== What needs to be done ==
Rewrite the lines from the first one through the line containing "genus: Spatula", inclusive, replacing "common name" with "vernacular name" and leaving everything else unchanged.

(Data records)
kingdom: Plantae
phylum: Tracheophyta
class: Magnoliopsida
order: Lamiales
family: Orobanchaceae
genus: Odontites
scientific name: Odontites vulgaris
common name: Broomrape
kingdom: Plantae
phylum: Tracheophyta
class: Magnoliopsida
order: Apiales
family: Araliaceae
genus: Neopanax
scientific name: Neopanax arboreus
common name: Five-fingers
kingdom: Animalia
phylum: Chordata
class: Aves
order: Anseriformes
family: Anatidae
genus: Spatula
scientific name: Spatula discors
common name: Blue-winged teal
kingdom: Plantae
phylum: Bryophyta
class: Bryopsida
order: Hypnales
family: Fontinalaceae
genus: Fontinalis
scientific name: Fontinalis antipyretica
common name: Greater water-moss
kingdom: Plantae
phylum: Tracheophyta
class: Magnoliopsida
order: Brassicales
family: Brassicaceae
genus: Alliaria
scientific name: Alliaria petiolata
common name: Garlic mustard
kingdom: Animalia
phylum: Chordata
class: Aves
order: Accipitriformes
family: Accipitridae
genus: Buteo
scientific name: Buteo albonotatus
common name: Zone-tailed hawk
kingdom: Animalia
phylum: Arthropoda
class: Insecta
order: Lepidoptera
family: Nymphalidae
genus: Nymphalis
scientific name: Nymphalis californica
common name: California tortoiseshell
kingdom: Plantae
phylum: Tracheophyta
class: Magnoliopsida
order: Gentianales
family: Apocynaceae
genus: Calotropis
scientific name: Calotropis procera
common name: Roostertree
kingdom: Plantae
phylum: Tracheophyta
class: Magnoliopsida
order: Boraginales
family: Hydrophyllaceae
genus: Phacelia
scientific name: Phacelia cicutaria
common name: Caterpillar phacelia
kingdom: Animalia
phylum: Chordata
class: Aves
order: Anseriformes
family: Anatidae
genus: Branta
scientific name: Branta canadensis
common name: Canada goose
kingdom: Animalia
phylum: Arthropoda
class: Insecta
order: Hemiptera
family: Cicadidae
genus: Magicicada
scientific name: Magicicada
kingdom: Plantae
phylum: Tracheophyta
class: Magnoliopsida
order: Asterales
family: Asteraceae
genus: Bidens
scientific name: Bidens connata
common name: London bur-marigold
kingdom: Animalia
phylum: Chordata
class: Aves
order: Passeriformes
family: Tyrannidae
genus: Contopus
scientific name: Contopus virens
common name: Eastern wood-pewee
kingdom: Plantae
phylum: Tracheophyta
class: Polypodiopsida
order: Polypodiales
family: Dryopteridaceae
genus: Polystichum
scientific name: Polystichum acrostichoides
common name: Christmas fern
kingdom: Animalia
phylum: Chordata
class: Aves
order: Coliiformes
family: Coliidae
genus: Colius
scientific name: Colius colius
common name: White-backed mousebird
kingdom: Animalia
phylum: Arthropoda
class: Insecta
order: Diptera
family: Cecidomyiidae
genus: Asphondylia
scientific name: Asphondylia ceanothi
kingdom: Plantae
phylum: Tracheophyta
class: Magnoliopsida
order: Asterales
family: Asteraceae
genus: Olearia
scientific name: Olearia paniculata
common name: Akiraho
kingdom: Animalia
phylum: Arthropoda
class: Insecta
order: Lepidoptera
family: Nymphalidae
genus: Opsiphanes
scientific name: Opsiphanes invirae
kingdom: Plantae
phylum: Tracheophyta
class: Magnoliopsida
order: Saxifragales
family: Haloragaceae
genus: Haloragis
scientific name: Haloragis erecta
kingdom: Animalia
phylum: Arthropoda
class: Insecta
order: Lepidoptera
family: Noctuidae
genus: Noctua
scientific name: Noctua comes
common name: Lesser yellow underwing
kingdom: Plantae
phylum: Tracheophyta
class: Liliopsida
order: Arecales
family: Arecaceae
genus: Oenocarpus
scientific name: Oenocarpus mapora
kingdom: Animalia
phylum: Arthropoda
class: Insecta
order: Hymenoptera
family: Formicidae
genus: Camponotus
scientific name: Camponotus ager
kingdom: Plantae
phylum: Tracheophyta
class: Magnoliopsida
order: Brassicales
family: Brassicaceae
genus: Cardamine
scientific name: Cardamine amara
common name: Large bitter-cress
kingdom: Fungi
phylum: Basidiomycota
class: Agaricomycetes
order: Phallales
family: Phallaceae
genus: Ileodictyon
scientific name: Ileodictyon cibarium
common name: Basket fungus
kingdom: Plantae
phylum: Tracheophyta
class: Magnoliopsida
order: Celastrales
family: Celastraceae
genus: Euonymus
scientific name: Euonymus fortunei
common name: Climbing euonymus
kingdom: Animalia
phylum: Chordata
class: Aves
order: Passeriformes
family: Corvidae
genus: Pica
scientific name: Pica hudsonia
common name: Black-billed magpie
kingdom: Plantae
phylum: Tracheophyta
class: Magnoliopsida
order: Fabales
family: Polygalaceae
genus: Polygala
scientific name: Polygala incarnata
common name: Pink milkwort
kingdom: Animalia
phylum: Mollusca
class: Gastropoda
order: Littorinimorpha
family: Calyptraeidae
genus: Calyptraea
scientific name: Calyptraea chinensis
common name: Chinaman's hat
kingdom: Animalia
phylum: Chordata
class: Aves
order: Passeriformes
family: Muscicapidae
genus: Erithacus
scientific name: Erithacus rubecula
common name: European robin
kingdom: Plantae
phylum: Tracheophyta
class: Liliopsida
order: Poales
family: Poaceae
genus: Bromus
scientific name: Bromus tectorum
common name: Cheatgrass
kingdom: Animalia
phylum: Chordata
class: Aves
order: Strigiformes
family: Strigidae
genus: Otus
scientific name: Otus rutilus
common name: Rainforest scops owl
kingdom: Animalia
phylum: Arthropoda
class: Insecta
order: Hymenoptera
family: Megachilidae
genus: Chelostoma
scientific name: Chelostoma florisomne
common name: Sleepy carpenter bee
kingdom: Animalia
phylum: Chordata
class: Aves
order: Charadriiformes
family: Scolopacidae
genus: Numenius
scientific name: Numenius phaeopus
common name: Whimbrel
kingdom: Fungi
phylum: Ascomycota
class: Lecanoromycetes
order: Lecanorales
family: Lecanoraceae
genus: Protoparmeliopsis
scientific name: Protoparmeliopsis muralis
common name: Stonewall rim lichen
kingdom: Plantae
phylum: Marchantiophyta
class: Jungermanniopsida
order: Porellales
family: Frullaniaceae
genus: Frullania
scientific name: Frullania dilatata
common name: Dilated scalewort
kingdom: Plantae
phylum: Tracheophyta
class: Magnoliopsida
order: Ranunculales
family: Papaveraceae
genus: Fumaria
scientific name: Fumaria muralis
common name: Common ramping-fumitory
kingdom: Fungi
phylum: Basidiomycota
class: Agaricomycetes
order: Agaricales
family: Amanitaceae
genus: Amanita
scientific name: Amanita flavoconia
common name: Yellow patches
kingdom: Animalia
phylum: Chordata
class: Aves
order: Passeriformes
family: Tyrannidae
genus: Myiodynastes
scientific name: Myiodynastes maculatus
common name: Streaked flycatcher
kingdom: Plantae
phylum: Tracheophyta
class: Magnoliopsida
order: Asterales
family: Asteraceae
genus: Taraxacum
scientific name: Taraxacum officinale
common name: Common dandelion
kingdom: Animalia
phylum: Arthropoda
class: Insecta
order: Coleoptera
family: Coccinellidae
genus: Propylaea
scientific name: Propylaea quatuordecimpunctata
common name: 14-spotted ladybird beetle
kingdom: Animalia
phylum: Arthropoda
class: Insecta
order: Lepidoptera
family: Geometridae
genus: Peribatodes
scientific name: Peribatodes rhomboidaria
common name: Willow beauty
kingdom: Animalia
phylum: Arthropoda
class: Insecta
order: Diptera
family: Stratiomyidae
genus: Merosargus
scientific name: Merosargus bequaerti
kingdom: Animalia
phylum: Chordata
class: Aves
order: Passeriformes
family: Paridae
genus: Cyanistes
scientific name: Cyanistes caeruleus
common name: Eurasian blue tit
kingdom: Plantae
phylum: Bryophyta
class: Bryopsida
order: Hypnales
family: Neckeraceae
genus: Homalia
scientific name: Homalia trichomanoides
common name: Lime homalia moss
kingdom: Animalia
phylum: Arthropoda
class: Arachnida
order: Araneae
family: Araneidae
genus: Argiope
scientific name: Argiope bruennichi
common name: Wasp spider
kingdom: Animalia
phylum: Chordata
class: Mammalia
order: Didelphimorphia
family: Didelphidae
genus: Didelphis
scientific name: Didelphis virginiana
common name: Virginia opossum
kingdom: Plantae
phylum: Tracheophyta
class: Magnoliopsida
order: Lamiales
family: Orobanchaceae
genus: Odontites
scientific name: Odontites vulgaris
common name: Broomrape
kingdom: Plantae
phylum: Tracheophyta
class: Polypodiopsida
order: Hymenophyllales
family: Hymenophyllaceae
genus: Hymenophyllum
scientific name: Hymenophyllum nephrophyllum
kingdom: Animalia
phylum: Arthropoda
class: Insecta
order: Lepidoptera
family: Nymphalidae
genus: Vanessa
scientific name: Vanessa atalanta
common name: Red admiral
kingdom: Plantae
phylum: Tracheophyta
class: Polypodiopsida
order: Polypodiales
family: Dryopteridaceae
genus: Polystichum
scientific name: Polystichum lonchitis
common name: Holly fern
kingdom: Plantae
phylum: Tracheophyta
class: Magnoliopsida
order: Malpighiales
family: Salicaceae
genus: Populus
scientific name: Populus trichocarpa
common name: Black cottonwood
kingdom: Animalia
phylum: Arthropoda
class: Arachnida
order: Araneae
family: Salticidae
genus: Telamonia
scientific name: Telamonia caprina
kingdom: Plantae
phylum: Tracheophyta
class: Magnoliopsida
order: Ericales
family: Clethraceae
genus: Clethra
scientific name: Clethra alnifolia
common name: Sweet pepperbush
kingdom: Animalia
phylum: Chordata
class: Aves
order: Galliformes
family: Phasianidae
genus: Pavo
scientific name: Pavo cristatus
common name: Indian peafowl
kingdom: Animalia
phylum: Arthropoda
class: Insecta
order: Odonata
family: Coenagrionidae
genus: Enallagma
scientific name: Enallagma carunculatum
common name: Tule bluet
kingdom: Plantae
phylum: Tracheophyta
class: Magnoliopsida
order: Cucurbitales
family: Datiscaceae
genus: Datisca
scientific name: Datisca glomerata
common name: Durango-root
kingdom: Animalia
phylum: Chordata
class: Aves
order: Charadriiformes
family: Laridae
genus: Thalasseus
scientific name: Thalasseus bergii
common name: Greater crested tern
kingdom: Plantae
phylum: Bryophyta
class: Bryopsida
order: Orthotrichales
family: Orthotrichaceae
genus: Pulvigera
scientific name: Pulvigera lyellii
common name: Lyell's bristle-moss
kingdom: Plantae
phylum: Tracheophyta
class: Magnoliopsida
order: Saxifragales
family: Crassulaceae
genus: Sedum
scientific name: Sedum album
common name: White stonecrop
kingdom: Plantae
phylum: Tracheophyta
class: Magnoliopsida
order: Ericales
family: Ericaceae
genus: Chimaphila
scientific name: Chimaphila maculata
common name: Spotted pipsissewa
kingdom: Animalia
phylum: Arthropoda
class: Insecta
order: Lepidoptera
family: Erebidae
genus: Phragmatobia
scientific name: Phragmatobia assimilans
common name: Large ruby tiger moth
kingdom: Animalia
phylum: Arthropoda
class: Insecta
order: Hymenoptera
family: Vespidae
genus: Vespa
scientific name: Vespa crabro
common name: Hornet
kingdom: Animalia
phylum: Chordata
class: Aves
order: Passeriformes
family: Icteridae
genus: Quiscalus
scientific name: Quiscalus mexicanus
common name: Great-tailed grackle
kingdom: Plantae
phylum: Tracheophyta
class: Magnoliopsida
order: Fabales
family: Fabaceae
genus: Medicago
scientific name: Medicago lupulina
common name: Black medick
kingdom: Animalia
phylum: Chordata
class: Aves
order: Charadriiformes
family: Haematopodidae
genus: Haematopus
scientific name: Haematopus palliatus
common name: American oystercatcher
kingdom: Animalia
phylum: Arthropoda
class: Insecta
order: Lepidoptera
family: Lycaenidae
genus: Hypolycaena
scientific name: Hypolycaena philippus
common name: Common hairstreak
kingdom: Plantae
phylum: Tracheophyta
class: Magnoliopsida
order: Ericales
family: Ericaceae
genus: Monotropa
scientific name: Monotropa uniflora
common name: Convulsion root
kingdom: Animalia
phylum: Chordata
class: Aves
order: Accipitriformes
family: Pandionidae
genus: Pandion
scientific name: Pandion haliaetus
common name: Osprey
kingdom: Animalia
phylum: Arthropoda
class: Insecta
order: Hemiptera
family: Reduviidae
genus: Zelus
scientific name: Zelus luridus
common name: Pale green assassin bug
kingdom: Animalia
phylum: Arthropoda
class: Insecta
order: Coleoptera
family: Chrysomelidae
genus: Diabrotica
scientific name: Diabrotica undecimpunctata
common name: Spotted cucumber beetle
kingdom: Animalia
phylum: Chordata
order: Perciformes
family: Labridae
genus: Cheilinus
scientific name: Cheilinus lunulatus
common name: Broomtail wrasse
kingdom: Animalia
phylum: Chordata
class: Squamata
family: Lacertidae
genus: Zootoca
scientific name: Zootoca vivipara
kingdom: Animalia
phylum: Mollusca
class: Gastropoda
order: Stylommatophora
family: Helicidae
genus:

== Solution below ==
kingdom: Plantae
phylum: Tracheophyta
class: Magnoliopsida
order: Lamiales
family: Orobanchaceae
genus: Odontites
scientific name: Odontites vulgaris
vernacular name: Broomrape
kingdom: Plantae
phylum: Tracheophyta
class: Magnoliopsida
order: Apiales
family: Araliaceae
genus: Neopanax
scientific name: Neopanax arboreus
vernacular name: Five-fingers
kingdom: Animalia
phylum: Chordata
class: Aves
order: Anseriformes
family: Anatidae
genus: Spatula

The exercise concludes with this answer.